As a less dangerous way to have more fine grained control, we could have several fixed CSS and JS files available, and site admins could use a list of checkboxes to decide which ones to include (rather than being able to edit the code). That would introduce the need to think carefully about how they interact with each other though, so I think for this particular feature request I would rather see just one CSS file and one JS file available in the site settings as checkboxes.
I definitely agree with your points about this, plus Monica's point about other instances (it makes the QPixel code too specific to Codidact). I think hardcoding is completely ruled out.
Is your feature request related to a problem? Please describe. On first load, or on cache expiry, communities with no custom JS or CSS make a redundant request for it. Page rendering is delayed until the response arrives, leaving users on a slow connection with a blank white page until then.

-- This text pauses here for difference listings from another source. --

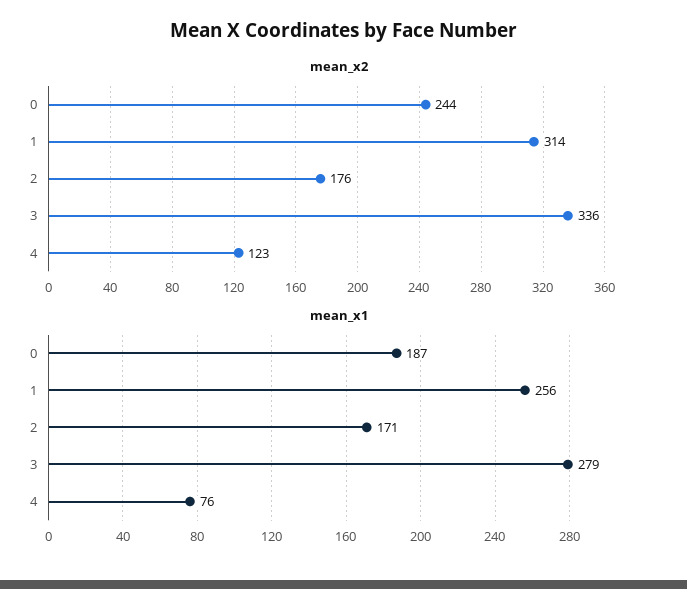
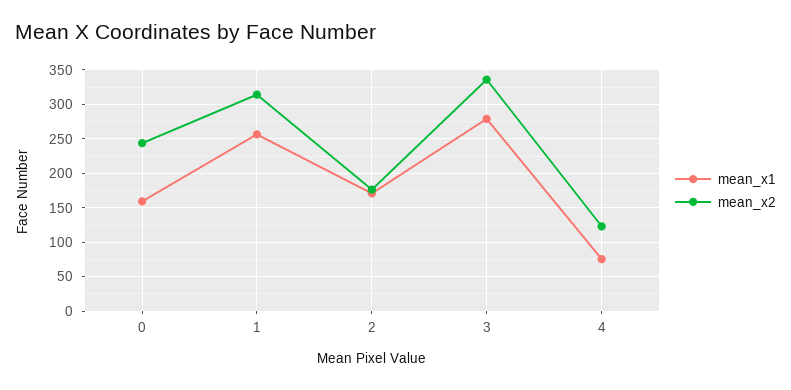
  {
    "mean_x2": {
      "0": 244,
      "1": 314,
      "2": 176,
      "3": 336,
      "4": 123
    },
    "mean_x1": {
-     "0": 187,
+     "0": 160,
      "1": 256,
      "2": 171,
      "3": 279,
      "4": 76
    }
  }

Describe the solution you'd like The HTML should be created conditionally for pages that request custom JS or CSS (
[community-name].jsand[community-name].css) so that the request is only made for communities for which the files exist.Describe alternatives you've considered The alternative is to accept the delayed rendering for users on a slow connection on first load, on cache expiry, and when accessing the site through private browsing / incognito mode.
Additional context See discussion on #954.